НИКОЛАЮ РУБЦОВУ
Фонарь качается, как пьяный.
То тьма, то свет, то тьма, то свет…
Походкой шаткой, но упрямой
Идёт непризнанный поэт.
Жена, ревнующая к слову.
Строка срывается с пера.
Рубцы на имени Рубцова,
Как от лихого топора.
Тоска мяукает котёнком.
Скребётся в окна темнота.
Скорбит в кладбищенских потёмках
Четверостишие креста.
Без веры в слово всяк – безбожник.
Поставишь свечку и поймёшь.
Не зря же стихотворный сборник
Так на молитвенник похож.
Страниц дыханье еле слышно.
Но искрам Божьим чужд покой.
И между строк печатных пишет
Прощенье ангельской рукой.
То тьма, то свет в селеньи Тотьма.
Любовь, сошедшая с ума.
А жизнь и смерть – один двухтомник,
Где неразлучны свет и тьма.
Леонид Корнилов
TO NIKOLAI RUBTSOV
The lantern swings like a drunk.
That darkness, then light, then darkness, then light ...
Gait shaky, but stubborn
There is an unrecognized poet.
Wife jealous of the word.
The line breaks off the pen.
Scars on behalf of Rubtsova,
As from a dashing ax.
Yearning meows a kitten.
The darkness scraped through the windows.

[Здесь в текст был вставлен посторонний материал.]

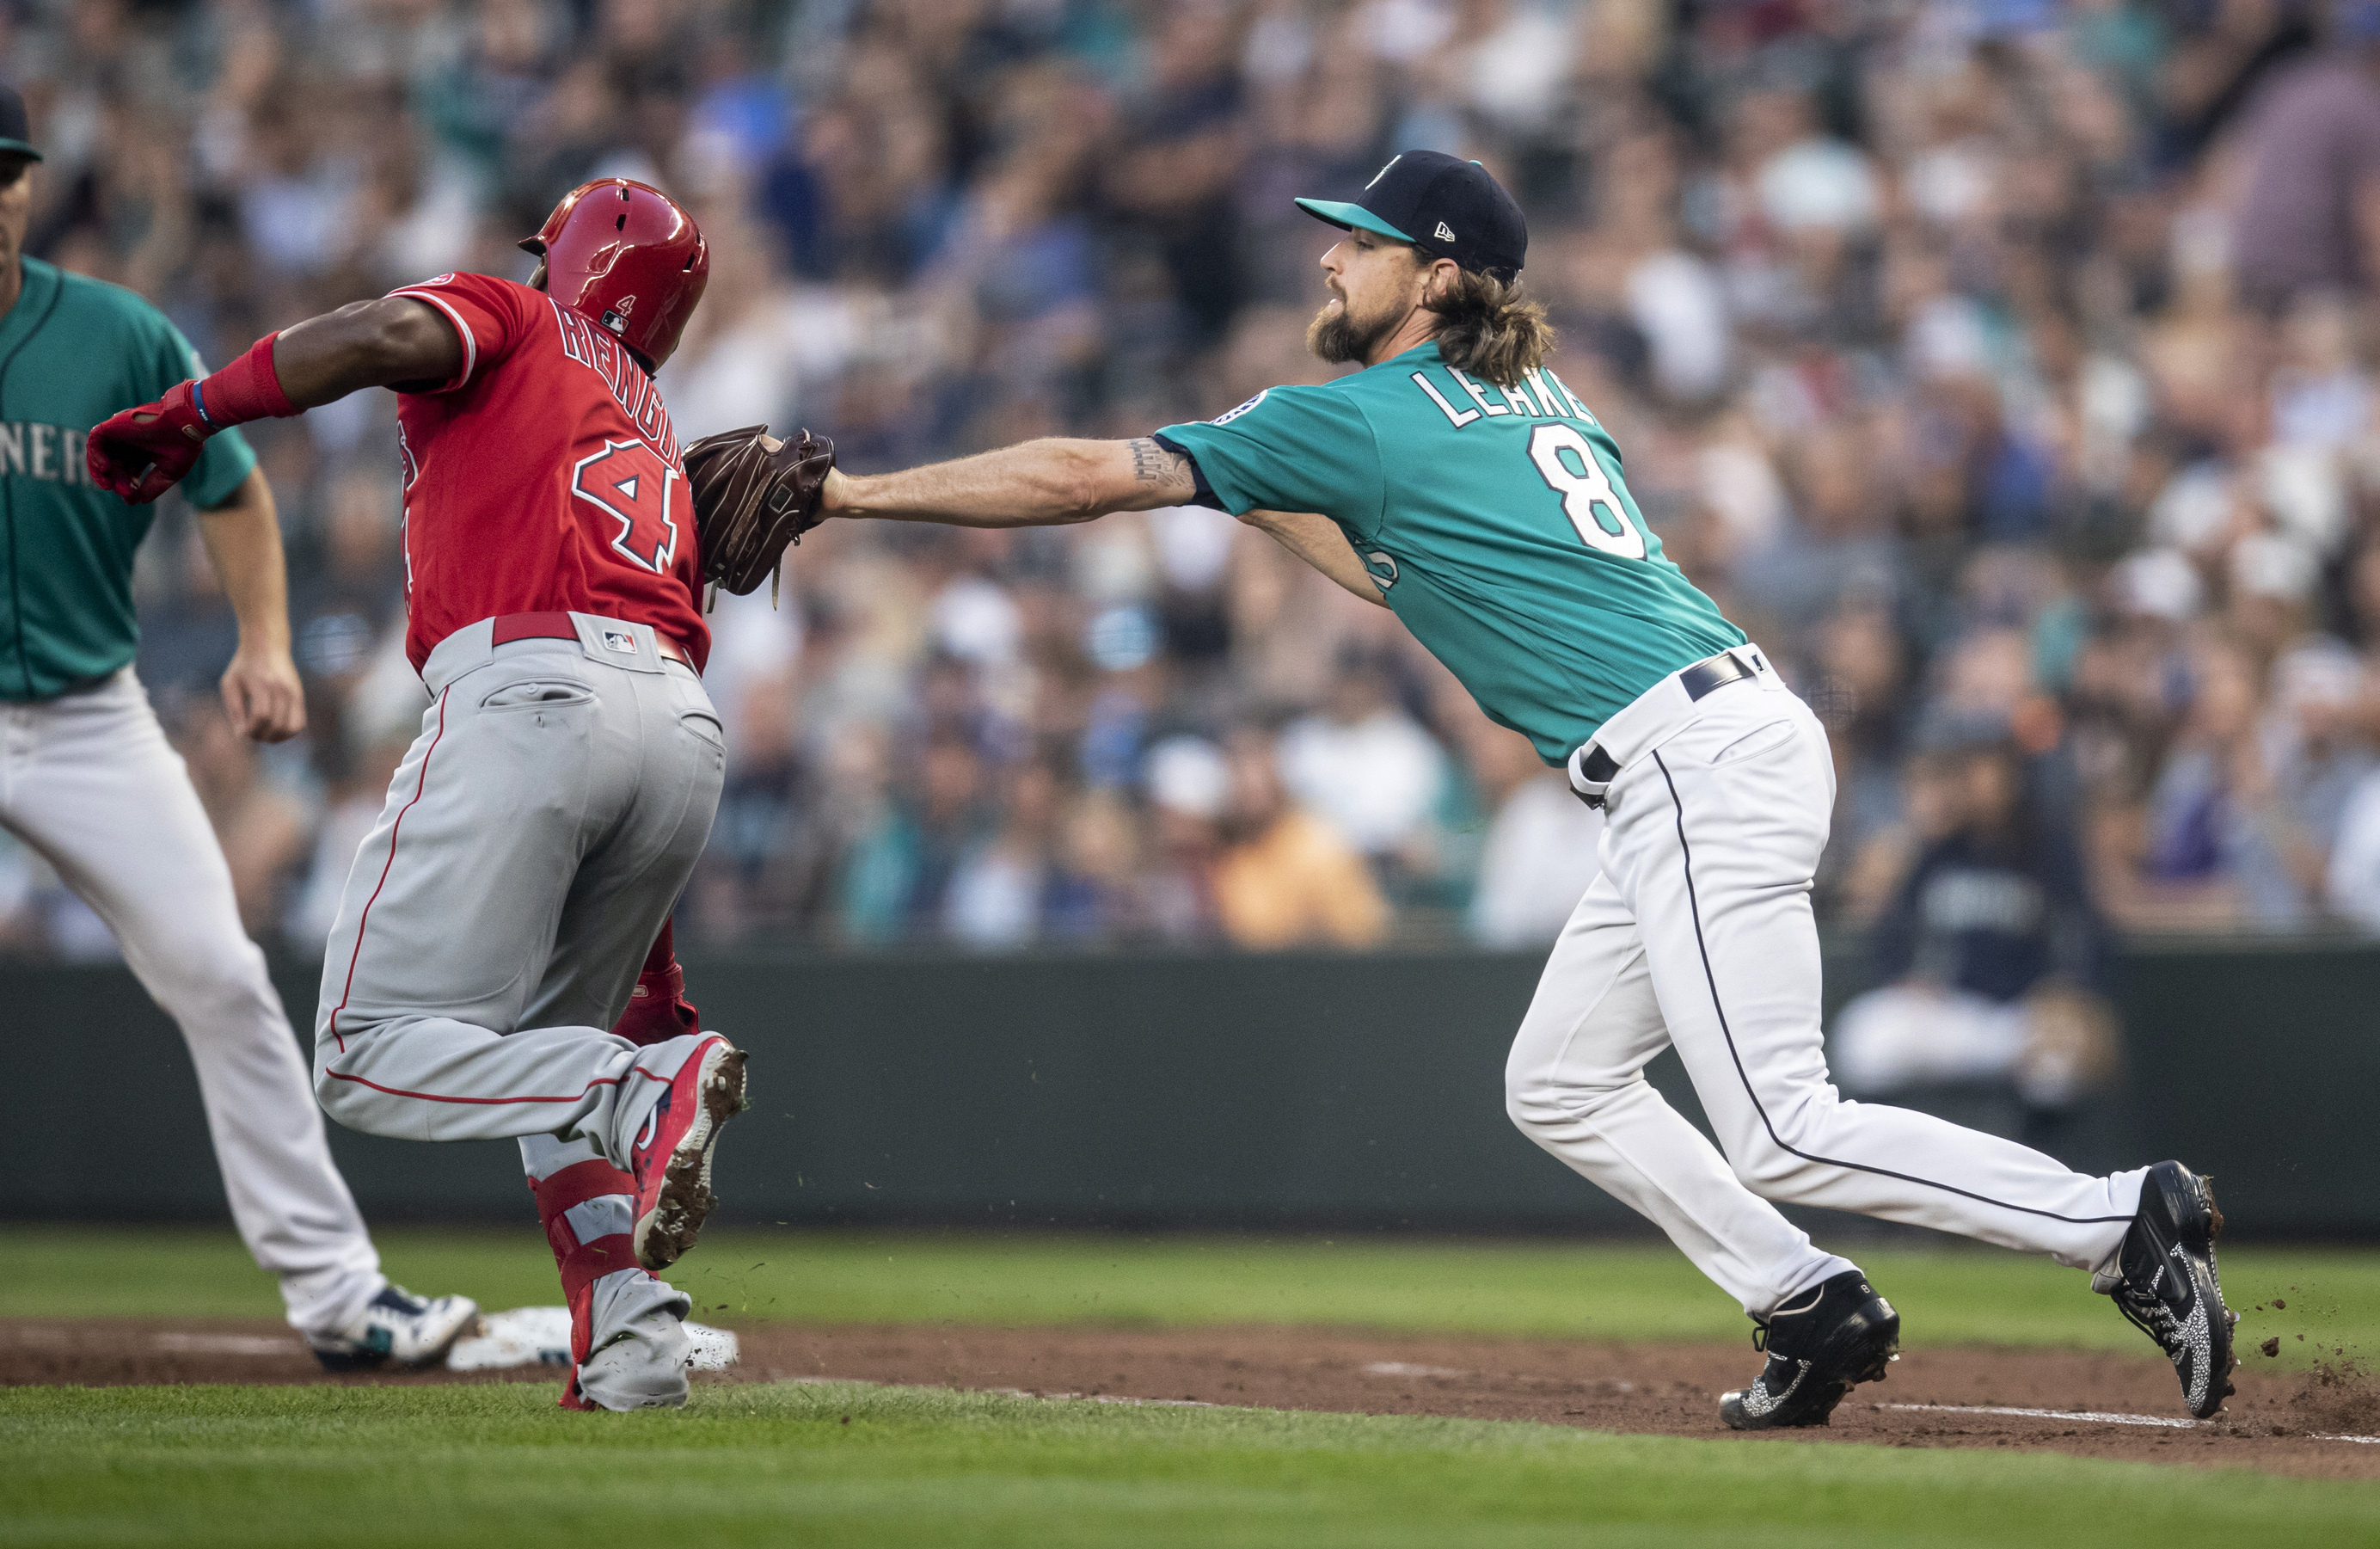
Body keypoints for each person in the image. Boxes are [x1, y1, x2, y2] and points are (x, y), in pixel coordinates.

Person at [802, 151, 2237, 1423]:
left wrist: (852, 496)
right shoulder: (1520, 385)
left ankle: (2120, 1221)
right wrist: (1252, 496)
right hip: (1712, 740)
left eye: (1358, 241)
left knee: (1783, 1117)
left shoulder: (1365, 414)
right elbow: (1390, 568)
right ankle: (1806, 1297)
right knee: (1557, 1080)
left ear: (1432, 275)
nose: (1327, 255)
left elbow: (1081, 478)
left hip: (1688, 764)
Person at [87, 178, 745, 1413]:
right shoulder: (651, 418)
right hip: (682, 725)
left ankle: (634, 1090)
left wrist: (194, 409)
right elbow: (641, 708)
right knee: (555, 1051)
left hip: (531, 689)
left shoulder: (519, 315)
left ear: (575, 260)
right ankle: (633, 1341)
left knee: (363, 1051)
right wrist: (647, 971)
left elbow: (389, 332)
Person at [0, 83, 476, 1368]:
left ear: (31, 185)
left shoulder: (111, 334)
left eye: (4, 172)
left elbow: (225, 476)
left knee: (219, 973)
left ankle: (340, 1296)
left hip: (89, 714)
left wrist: (266, 640)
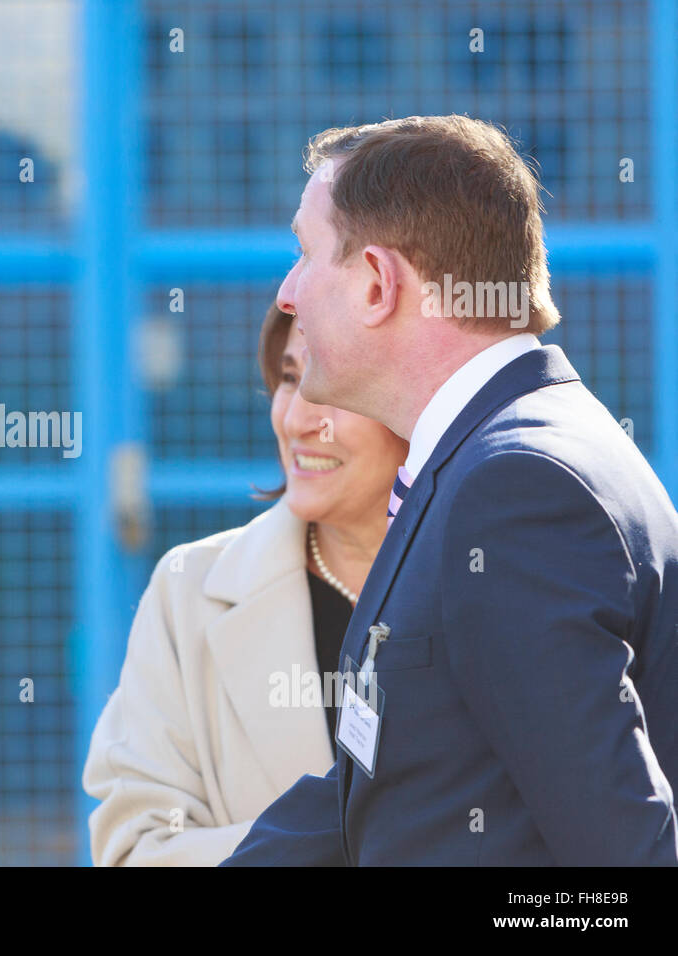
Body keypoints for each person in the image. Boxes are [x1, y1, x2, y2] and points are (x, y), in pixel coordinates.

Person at [221, 114, 678, 866]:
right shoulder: (491, 453)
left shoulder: (514, 487)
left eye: (304, 253)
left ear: (377, 282)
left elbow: (622, 860)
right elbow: (395, 782)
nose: (289, 291)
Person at [82, 303, 408, 865]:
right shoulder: (188, 593)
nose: (298, 418)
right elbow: (135, 848)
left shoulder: (490, 584)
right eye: (289, 378)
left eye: (334, 385)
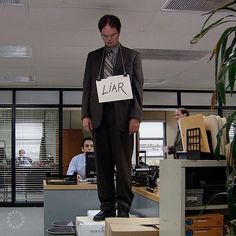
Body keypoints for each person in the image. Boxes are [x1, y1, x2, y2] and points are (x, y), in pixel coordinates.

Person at [82, 14, 143, 221]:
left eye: (112, 35)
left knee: (123, 165)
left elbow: (137, 88)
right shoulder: (93, 57)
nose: (109, 39)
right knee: (103, 165)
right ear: (101, 34)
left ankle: (124, 207)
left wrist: (135, 116)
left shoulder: (131, 56)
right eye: (105, 35)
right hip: (99, 117)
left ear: (119, 32)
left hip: (123, 118)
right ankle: (107, 206)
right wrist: (85, 114)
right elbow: (87, 88)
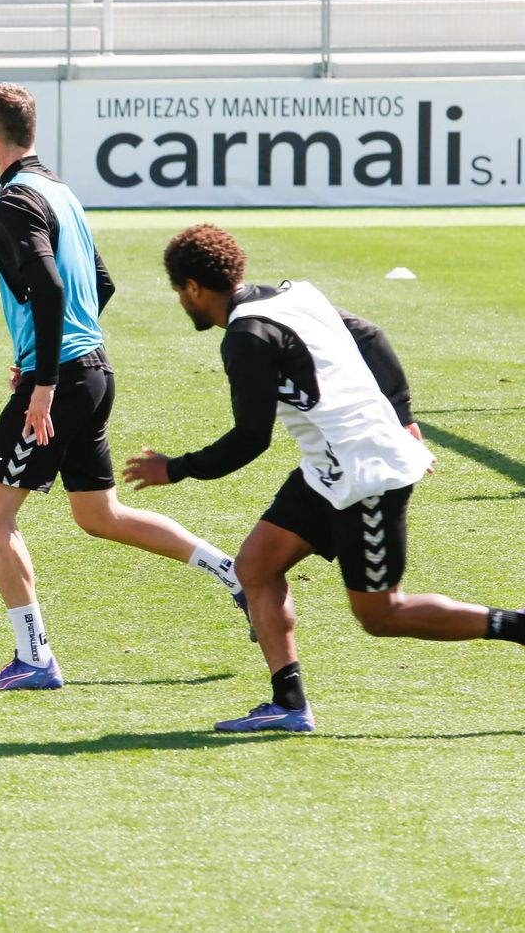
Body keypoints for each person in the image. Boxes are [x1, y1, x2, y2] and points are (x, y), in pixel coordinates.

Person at [122, 224, 525, 731]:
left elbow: (251, 438)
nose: (182, 301)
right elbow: (370, 334)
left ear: (193, 288)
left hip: (366, 475)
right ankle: (289, 704)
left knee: (382, 615)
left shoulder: (246, 338)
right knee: (256, 568)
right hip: (327, 469)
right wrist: (402, 414)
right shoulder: (294, 295)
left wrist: (175, 468)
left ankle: (517, 626)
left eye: (179, 291)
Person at [0, 86, 248, 693]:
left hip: (63, 378)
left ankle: (35, 659)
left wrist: (43, 378)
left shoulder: (13, 201)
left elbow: (50, 286)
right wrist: (50, 353)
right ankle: (234, 572)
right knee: (99, 514)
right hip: (90, 370)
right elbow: (102, 282)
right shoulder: (60, 192)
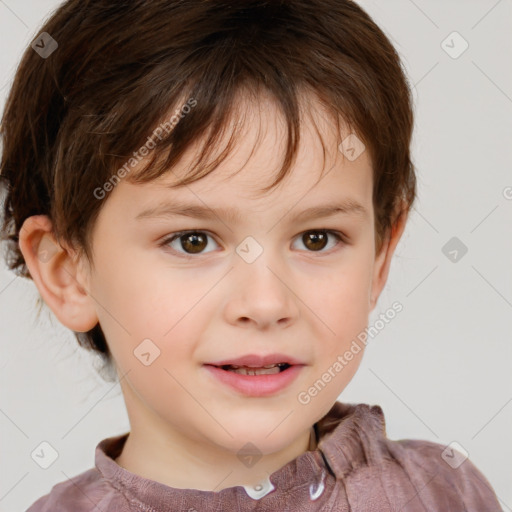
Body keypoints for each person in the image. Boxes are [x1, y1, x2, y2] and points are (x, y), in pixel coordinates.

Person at [0, 0, 503, 510]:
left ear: (380, 257)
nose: (265, 304)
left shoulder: (445, 494)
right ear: (68, 274)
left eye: (317, 239)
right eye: (192, 241)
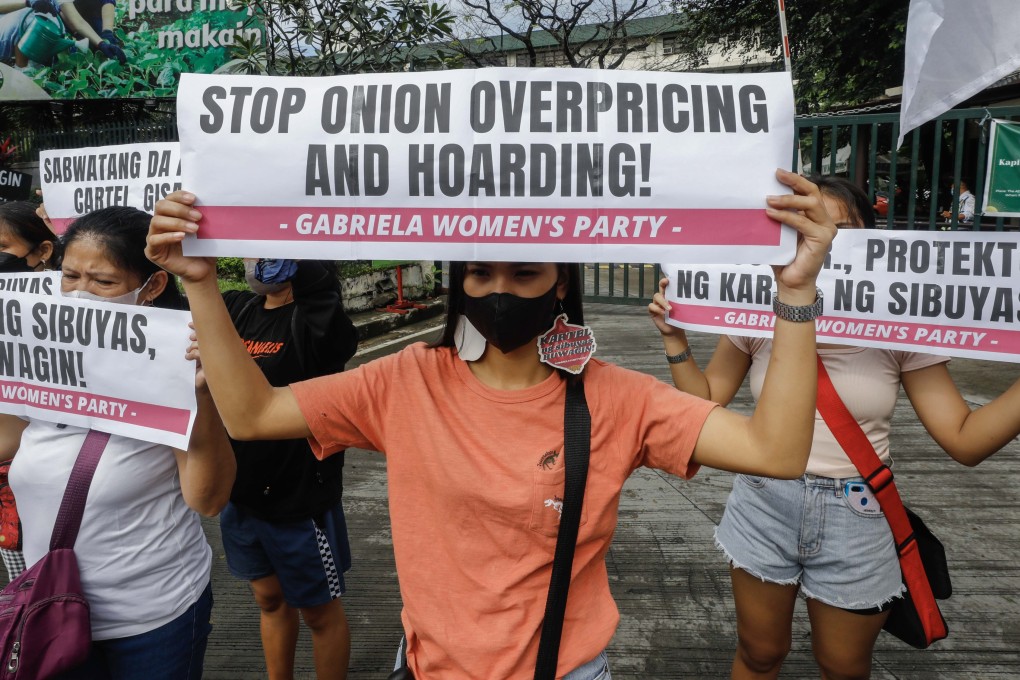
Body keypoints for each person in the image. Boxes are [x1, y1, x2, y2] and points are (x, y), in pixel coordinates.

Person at [148, 169, 835, 679]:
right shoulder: (408, 379)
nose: (498, 289)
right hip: (422, 666)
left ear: (561, 282)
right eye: (478, 273)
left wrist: (796, 294)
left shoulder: (617, 399)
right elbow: (253, 413)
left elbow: (774, 450)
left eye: (524, 272)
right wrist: (201, 283)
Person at [648, 175, 1020, 680]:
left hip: (857, 513)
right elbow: (707, 402)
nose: (817, 244)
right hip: (764, 500)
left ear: (873, 241)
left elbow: (965, 438)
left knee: (844, 667)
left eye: (837, 231)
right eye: (801, 230)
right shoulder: (759, 313)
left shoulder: (900, 326)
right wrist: (676, 340)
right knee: (759, 654)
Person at [2, 205, 235, 679]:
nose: (81, 293)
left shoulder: (174, 360)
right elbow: (4, 441)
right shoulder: (36, 354)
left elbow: (208, 499)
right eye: (70, 276)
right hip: (49, 611)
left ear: (151, 286)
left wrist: (200, 400)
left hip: (153, 619)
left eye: (103, 282)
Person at [220, 258, 358, 680]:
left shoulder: (318, 324)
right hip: (240, 493)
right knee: (268, 598)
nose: (255, 261)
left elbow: (326, 308)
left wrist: (302, 251)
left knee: (319, 612)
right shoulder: (237, 309)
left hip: (298, 498)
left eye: (269, 249)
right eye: (250, 251)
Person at [0, 200, 58, 580]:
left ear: (42, 252)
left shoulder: (71, 318)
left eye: (2, 248)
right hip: (11, 507)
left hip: (50, 487)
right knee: (26, 595)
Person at [0, 0, 124, 66]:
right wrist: (26, 2)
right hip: (6, 26)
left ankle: (32, 67)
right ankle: (22, 69)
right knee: (33, 17)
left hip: (19, 29)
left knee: (50, 18)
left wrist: (104, 38)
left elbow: (78, 21)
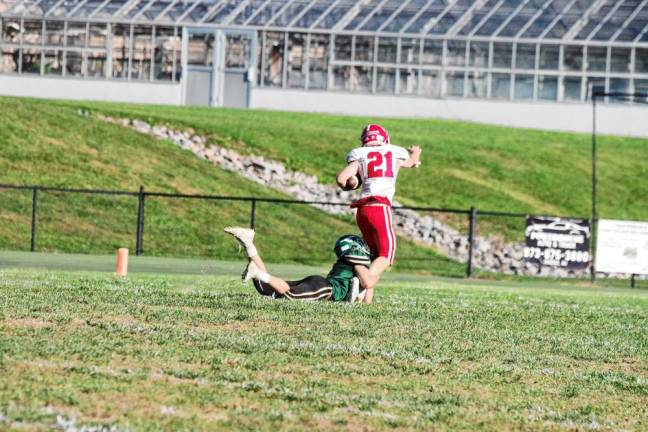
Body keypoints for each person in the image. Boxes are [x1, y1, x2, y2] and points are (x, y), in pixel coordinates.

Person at [336, 124, 422, 301]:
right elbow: (412, 162)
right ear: (385, 139)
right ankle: (362, 283)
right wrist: (416, 153)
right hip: (380, 207)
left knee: (374, 256)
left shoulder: (359, 155)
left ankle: (366, 300)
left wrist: (353, 182)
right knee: (386, 255)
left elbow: (342, 179)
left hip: (363, 210)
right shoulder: (396, 152)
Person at [224, 227, 375, 303]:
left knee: (267, 289)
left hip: (319, 282)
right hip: (326, 288)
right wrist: (374, 275)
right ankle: (256, 272)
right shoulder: (358, 263)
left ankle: (249, 244)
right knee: (289, 295)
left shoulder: (348, 261)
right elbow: (367, 287)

Grieving in the graveyard of the dark
The quatrain of the cross.
Without faith in the word, everyone is an atheist.
You will put a candle and you will understand.
No wonder the poetic collection
So it looks like a prayer book.
Pages breathing barely audible.
But the spark of God is alien to the rest.
And between the lines of printed writes
Forgiveness by an angelic hand.
That darkness, then the light in the village Totma.
Love that has gone mad.
And life and death - one two-volume,
Where are inseparable light and darkness.